На глазах учеников он ежедневно и ежечасно применял свой могучий метод «экспериментального думания» — разрешать все волнующие научные вопросы посредством добротных физиологических экспериментов, будь то обоснование собственных теоретических положений, проверка правильности новых идей и фактов или доказательство несостоятельности взглядов и недостоверности данных своих противников. И лица, имевшие счастье стать его учениками и сотрудниками, не только старались возможно совершеннее усвоить те или иные частные приемы работы этого мастера-виртуоза физиологического эксперимента, они непрерывно перенимали у него, порой незаметно для себя, особенности творческого подхода к проблемам и стиль ведения научной работы.
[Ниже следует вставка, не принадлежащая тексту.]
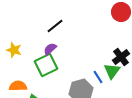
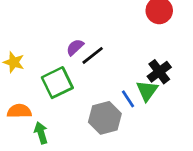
black line: (55, 26) -> (93, 55), moved
purple semicircle: (50, 49) -> (75, 47), moved

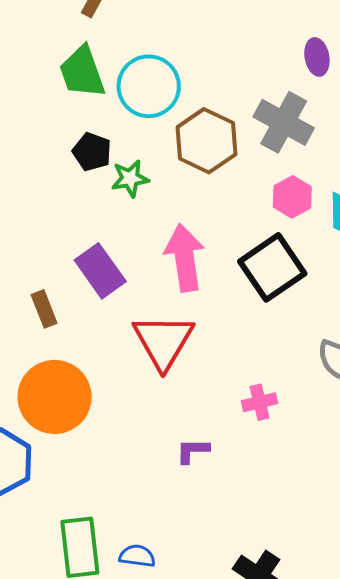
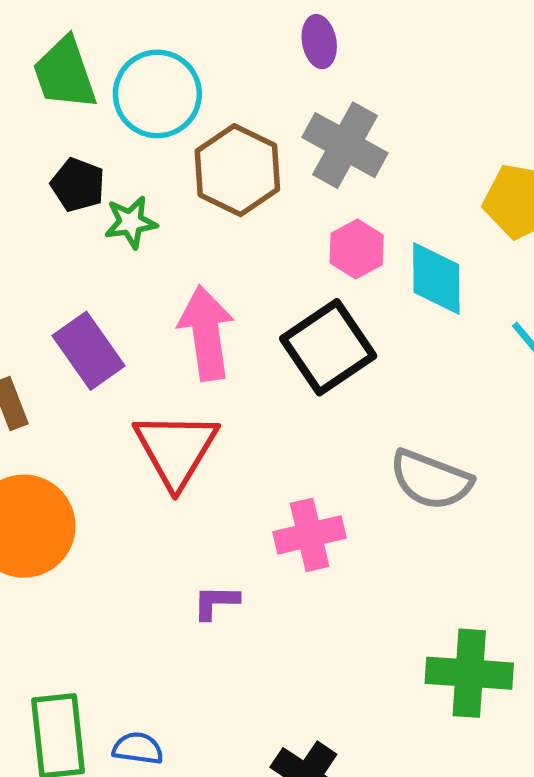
purple ellipse: (317, 57) -> (319, 42), moved
pink cross: (260, 402) -> (310, 535), size x1.4

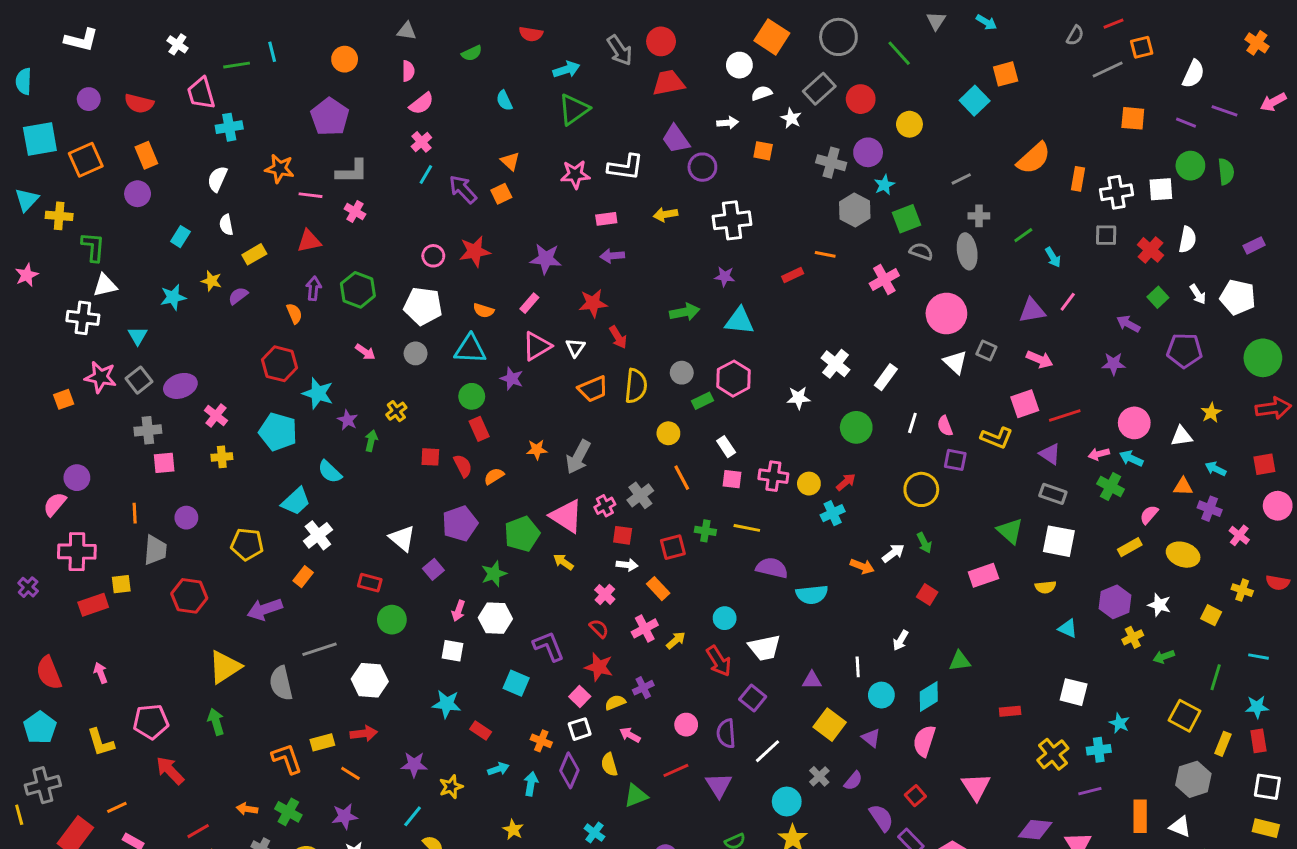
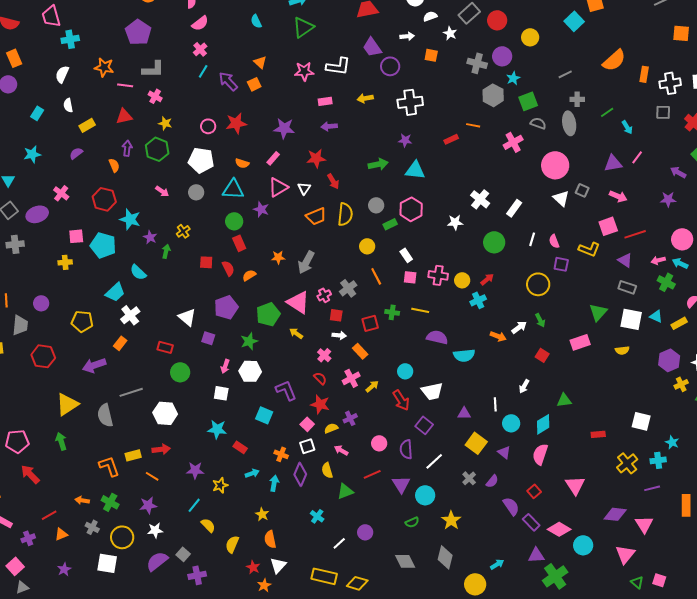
yellow star: (211, 281) -> (165, 123), moved
pink cross: (216, 416) -> (61, 193), moved
pink square: (164, 463) -> (76, 236), moved
green triangle: (1010, 531) -> (598, 312), turned 30
purple square: (433, 569) -> (208, 338), turned -32
cyan triangle: (1068, 628) -> (656, 316), moved
cyan circle: (787, 802) -> (425, 495), moved

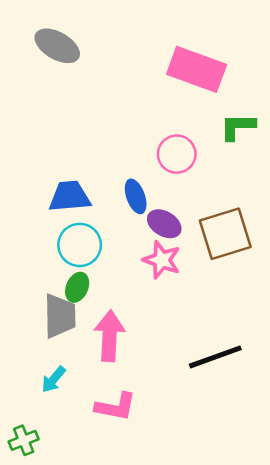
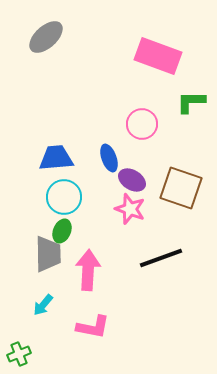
gray ellipse: (57, 46) -> (46, 37), turned -72
brown square: (225, 234) -> (181, 188), turned 36
black line: (215, 357) -> (161, 258), moved

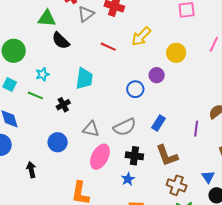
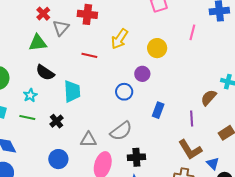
green triangle: (47, 18) -> (38, 43), moved
black semicircle: (61, 41) -> (45, 73), moved
blue rectangle: (159, 123) -> (158, 110), moved
brown L-shape: (167, 156) -> (190, 150), moved

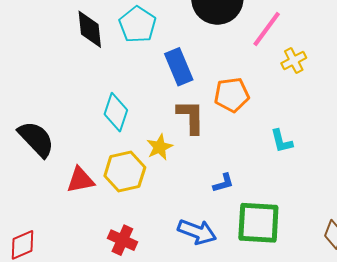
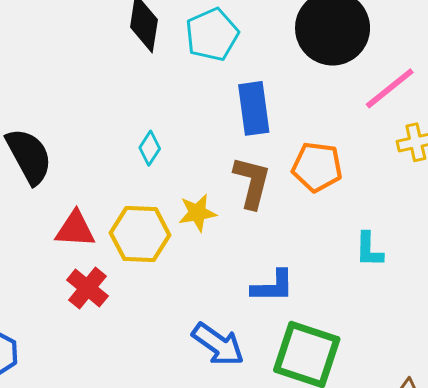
cyan diamond: (116, 112) -> (150, 148), size x0.6
blue L-shape: (223, 183) -> (273, 286), size x1.4
red cross: (122, 240) -> (87, 288), moved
Но в руководимых Павловым научных учреждениях процесс воспитания и формирования новых научных кадров не сводился исключительно к подражанию учителю. Поступившие в его лабораторию молодые сотрудники приступали к экспериментальной работе не сразу, а спустя довольно продолжительное время, после ознакомления с лабораторной обстановкой, проводимыми исследованиями, методическими приемами и т. п. Часто работа новичка начиналась с повторения ранних или дублирования проводимых экспериментов других сотрудников. На последующем этапе начиналась разработка такой темы, которая органически продолжала какую-то выполненную другим сотрудником тему. Этот прием введения молодого специалиста в курс дела позволял Павлову повторно проверить заслуживающие внимания факты и выявить индивидуальные особенности и наклонности новых сотрудников. Павлов часто присутствовал на опытах новичков, регулярно просматривал протоколы их экспериментов, обсуждал с ними полученные факты и т. п. Умело и ненавязчиво он направлял процесс научного роста и формирования своих учеников сообразно с индивидуальными качествами каждого из них. Поощряя добросовестность, трудолюбие, целеустремленность, наблюдательность, свежий подход к явлениям, фактам, инициативу, энтузиазм своих учеников, Павлов регулярно давал им прямые указания, притом каждому в отдельности, сообщал им свое мнение о характере, направлении и сущности их научной работы, о полученных ими фактических данных и вытекающих из этих фактов соображениях относительно предстоящих близких и отдаленных задач и т. п.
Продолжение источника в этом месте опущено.